Re: [v5 PATCH] arm64: mm: force write fault for atomic RMW instructions

From: Yang Shi
Date: Wed Jul 10 2024 - 14:46:47 EST




On 7/10/24 2:22 AM, Catalin Marinas wrote:
On Tue, Jul 09, 2024 at 03:29:58PM -0700, Yang Shi wrote:
On 7/9/24 11:35 AM, Catalin Marinas wrote:
On Tue, Jul 09, 2024 at 10:56:55AM -0700, Yang Shi wrote:
On 7/4/24 3:03 AM, Catalin Marinas wrote:
I tested exec-only on QEMU tcg, but I don't have a hardware supported EPAN.
I don't think performance benchmark on QEMU tcg makes sense since it is
quite slow, such small overhead is unlikely measurable on it.
Yeah, benchmarking under qemu is pointless. I think you can remove some
of the ARM64_HAS_EPAN checks (or replaced them with ARM64_HAS_PAN) just
for testing. For security reason, we removed this behaviour in commit
24cecc377463 ("arm64: Revert support for execute-only user mappings")
but it's good enough for testing. This should give you PROT_EXEC-only
mappings on your hardware.
Thanks for the suggestion. IIUC, I still can emulate exec-only even though
hardware doesn't support EPAN? So it means reading exec-only area in kernel
still can trigger fault, right?
Yes, it's been supported since ARMv8.0. We limited it to EPAN only since
setting a PROT_EXEC mapping still allowed the kernel to access the
memory even if PSTATE.PAN was set.

And 24cecc377463 ("arm64: Revert support for execute-only user mappings")
can't be reverted cleanly by git revert, so I did it manually as below.
Yeah, I wasn't expecting that to work.

diff --git a/arch/arm64/mm/fault.c b/arch/arm64/mm/fault.c
index 6a8b71917e3b..0bdedd415e56 100644
--- a/arch/arm64/mm/fault.c
+++ b/arch/arm64/mm/fault.c
@@ -573,8 +573,8 @@ static int __kprobes do_page_fault(unsigned long far,
unsigned long esr,
                /* Write implies read */
                vm_flags |= VM_WRITE;
                /* If EPAN is absent then exec implies read */
-               if (!alternative_has_cap_unlikely(ARM64_HAS_EPAN))
-                       vm_flags |= VM_EXEC;
+               //if (!alternative_has_cap_unlikely(ARM64_HAS_EPAN))
+               //      vm_flags |= VM_EXEC;
        }

        if (is_ttbr0_addr(addr) && is_el1_permission_fault(addr, esr, regs))
{
diff --git a/arch/arm64/mm/mmap.c b/arch/arm64/mm/mmap.c
index 642bdf908b22..d30265d424e4 100644
--- a/arch/arm64/mm/mmap.c
+++ b/arch/arm64/mm/mmap.c
@@ -19,7 +19,7 @@ static pgprot_t protection_map[16] __ro_after_init = {
        [VM_WRITE]                                      = PAGE_READONLY,
        [VM_WRITE | VM_READ]                            = PAGE_READONLY,
        /* PAGE_EXECONLY if Enhanced PAN */
-       [VM_EXEC]                                       = PAGE_READONLY_EXEC,
+       [VM_EXEC]                                       = PAGE_EXECONLY,
        [VM_EXEC | VM_READ]                             = PAGE_READONLY_EXEC,
        [VM_EXEC | VM_WRITE]                            = PAGE_READONLY_EXEC,
        [VM_EXEC | VM_WRITE | VM_READ]                  = PAGE_READONLY_EXEC,
In theory you'd need to change the VM_SHARED | VM_EXEC entry as well.
Otherwise it looks fine.

Thanks. I just ran the same benchmark. Ran the modified page_fault1_thread (trigger read fault) in 100 iterations with 160 threads on 160 cores. This should be the worst contention case and collected the max data (worst latency). It shows the patch may incur ~30% overhead for exec-only case. The overhead should just come from the permission fault.

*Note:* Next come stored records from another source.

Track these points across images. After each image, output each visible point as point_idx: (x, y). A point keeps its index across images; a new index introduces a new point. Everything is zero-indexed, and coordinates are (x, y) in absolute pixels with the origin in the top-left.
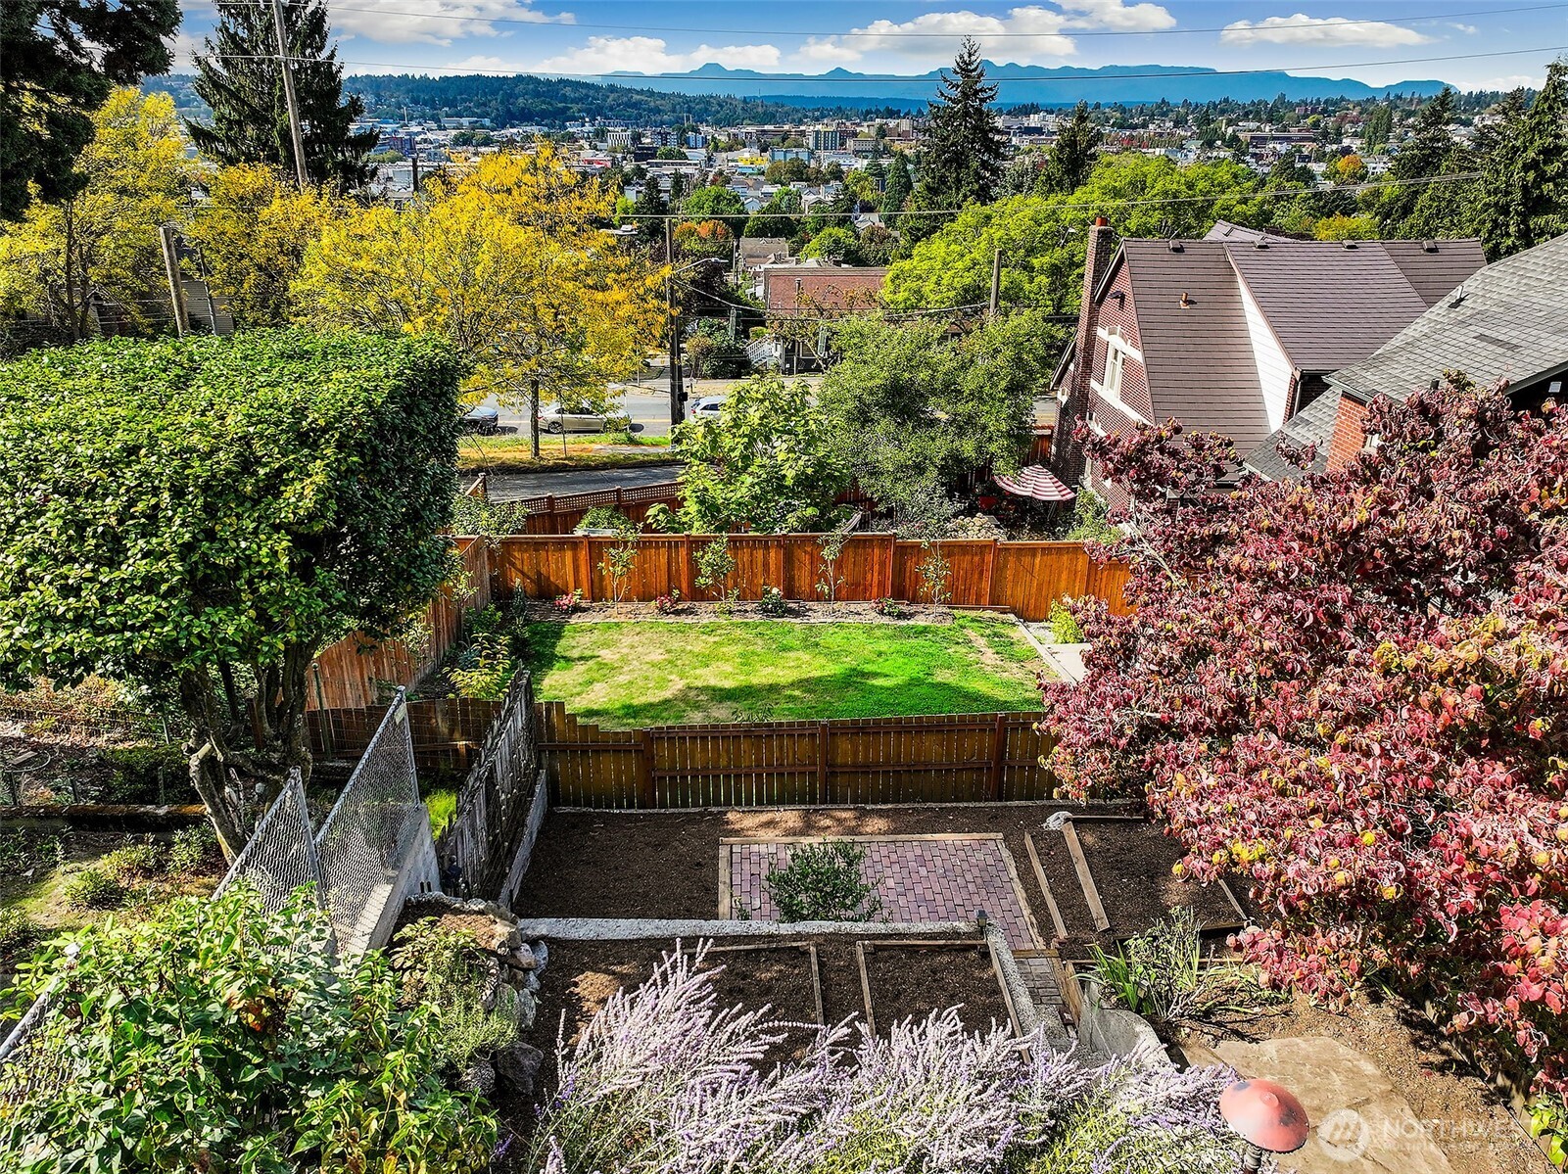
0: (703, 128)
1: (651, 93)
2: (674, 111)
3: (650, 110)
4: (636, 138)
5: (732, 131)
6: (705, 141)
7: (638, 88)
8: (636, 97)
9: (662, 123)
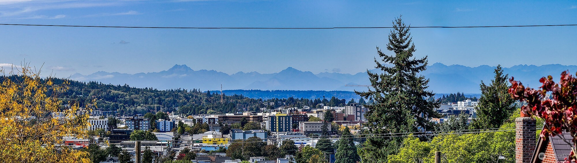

    N           Min           Max        Median           Avg Stddev
x 100        163840        219083        184471        183262 12593.229
+ 100        211198        285947        233608     238819.98 15253.967
Difference at 95.0% confidence
    55558 +/- 3877
    30.3161% +/- 2.11555%

This is a very extreme benchmark, I don't think any real life workload will spend that much time (sys vs user) in page fault, particularly read fault.

With my atomic fault benchmark (populate 1G memory with atomic instruction then manipulate the value stored in the memory in 100 iterations so the user time is much longer than sys time), I saw around 13% overhead on sys time due to the permission fault, but no noticeable change for user and real time.

So the permission fault does incur noticeable overhead for read fault on exec-only, but it may be not that bad for real life workloads.